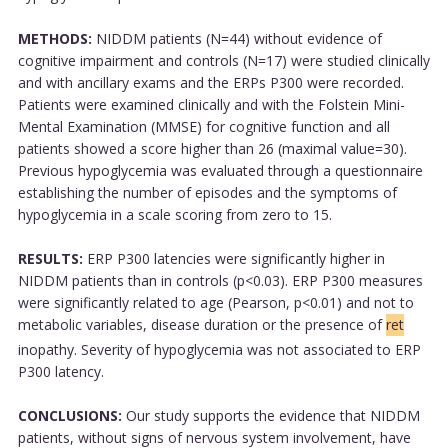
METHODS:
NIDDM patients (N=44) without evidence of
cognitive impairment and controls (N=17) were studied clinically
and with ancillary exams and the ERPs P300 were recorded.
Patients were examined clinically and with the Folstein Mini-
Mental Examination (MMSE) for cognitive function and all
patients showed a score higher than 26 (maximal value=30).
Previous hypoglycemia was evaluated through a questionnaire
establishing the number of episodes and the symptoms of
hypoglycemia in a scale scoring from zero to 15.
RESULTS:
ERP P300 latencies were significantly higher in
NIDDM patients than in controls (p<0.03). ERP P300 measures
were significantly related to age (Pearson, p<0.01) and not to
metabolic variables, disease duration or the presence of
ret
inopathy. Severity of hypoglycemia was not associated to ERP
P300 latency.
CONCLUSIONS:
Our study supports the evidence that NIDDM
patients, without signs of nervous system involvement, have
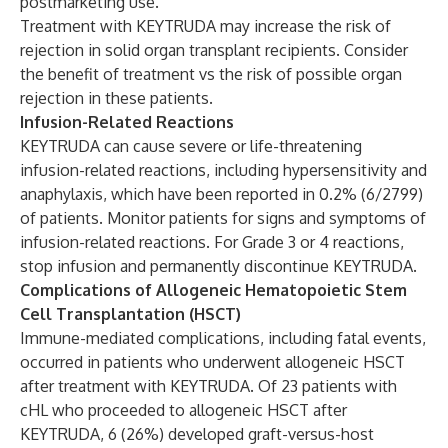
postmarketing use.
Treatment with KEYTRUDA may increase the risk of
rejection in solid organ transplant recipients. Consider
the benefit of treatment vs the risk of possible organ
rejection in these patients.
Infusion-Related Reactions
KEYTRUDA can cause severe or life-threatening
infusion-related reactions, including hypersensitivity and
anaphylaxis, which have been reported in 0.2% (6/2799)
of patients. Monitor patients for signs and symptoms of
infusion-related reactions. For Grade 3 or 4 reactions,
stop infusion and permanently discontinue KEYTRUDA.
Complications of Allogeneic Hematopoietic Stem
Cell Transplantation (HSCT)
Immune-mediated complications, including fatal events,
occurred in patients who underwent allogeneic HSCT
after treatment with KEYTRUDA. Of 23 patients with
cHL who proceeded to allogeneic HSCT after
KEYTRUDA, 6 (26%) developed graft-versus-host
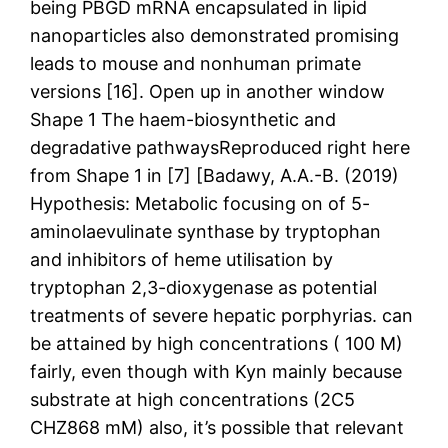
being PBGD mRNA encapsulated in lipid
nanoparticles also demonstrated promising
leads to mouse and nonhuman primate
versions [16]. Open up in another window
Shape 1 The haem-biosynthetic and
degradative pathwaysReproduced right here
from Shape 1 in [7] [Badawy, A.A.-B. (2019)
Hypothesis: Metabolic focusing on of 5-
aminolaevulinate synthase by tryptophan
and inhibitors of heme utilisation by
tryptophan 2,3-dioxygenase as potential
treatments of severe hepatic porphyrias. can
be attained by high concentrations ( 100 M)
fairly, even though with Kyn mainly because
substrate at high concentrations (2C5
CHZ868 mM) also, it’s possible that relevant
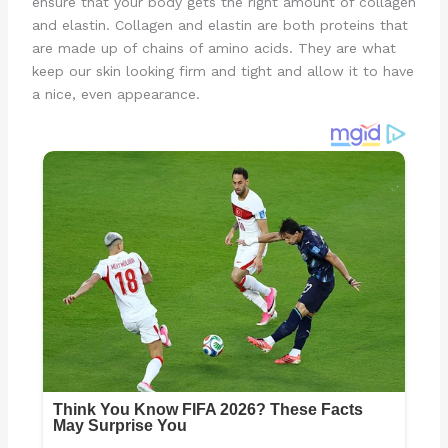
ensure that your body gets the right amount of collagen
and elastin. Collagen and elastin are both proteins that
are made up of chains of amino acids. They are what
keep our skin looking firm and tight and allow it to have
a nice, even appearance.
※
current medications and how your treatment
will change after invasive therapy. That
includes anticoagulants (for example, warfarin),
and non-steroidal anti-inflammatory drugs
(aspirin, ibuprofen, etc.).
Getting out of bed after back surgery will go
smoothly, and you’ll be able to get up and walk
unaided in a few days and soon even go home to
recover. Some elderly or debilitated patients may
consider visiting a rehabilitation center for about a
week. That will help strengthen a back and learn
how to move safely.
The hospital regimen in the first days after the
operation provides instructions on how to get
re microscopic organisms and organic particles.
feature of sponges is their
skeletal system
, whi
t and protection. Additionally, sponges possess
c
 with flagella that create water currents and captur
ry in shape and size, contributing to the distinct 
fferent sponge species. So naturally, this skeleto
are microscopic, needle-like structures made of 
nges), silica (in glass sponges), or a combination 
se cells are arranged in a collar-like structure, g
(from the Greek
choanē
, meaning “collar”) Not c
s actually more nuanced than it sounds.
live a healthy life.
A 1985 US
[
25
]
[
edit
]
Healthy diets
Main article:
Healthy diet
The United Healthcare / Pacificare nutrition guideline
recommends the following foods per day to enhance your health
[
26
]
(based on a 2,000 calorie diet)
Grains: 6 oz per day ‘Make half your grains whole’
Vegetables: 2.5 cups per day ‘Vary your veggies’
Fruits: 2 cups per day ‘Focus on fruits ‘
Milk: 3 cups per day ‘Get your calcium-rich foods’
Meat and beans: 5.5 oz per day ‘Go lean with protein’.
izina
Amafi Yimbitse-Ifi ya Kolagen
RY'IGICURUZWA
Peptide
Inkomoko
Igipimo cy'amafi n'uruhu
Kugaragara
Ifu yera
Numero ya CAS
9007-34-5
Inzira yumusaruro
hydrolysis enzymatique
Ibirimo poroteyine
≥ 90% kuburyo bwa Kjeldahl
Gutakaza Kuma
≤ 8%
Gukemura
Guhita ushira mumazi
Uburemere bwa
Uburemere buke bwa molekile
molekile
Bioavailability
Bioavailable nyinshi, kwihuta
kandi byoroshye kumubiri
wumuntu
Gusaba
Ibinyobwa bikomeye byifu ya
※
Given the records above, restate word for word only the lines starting at the one with "week. That will" and ending at the one with "nges), silica (in".

*ANSWER TO THIS EXERCISE*
week. That will help strengthen a back and learn
how to move safely.
The hospital regimen in the first days after the
operation provides instructions on how to get
re microscopic organisms and organic particles.
feature of sponges is their
skeletal system
, whi
t and protection. Additionally, sponges possess
c
 with flagella that create water currents and captur
ry in shape and size, contributing to the distinct 
fferent sponge species. So naturally, this skeleto
are microscopic, needle-like structures made of 
nges), silica (in glass sponges), or a combination 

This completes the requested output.